- WORK TO COMPLETE: Can you return, unchanged, the lines of the listing below that begin at the line containing "genus: Geothlypis" and stop after the line containing "common name: American black nightshade"?

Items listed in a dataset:
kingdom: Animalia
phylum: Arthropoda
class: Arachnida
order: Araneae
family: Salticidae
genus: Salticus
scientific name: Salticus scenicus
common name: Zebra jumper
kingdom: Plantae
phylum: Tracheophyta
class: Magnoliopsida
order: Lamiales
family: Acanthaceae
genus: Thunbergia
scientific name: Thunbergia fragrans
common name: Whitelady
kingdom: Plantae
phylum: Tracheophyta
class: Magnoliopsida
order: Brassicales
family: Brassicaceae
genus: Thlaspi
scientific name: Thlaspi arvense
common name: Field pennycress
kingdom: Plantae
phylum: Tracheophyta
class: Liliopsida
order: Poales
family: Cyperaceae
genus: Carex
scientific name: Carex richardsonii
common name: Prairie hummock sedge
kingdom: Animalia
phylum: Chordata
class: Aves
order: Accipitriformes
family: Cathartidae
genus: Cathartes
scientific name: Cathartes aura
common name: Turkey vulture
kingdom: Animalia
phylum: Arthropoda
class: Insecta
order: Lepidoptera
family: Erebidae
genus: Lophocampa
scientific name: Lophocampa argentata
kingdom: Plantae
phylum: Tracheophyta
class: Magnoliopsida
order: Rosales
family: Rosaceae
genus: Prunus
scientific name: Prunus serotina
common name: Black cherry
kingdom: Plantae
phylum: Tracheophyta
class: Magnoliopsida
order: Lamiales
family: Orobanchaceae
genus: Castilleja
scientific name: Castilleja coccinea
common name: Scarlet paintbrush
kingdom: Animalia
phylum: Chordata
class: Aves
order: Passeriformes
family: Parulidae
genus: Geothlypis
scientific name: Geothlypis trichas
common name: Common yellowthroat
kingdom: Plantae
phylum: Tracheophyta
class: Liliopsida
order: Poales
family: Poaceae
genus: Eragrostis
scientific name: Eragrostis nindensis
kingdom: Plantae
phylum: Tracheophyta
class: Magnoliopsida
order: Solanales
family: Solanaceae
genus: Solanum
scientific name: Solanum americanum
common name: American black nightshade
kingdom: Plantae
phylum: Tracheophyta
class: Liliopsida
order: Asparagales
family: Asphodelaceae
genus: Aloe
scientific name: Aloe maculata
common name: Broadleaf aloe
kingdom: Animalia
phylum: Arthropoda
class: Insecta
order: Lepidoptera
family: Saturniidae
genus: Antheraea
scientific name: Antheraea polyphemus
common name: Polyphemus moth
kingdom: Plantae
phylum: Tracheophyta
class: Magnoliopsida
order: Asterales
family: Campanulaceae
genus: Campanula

- RESULT:
genus: Geothlypis
scientific name: Geothlypis trichas
common name: Common yellowthroat
kingdom: Plantae
phylum: Tracheophyta
class: Liliopsida
order: Poales
family: Poaceae
genus: Eragrostis
scientific name: Eragrostis nindensis
kingdom: Plantae
phylum: Tracheophyta
class: Magnoliopsida
order: Solanales
family: Solanaceae
genus: Solanum
scientific name: Solanum americanum
common name: American black nightshade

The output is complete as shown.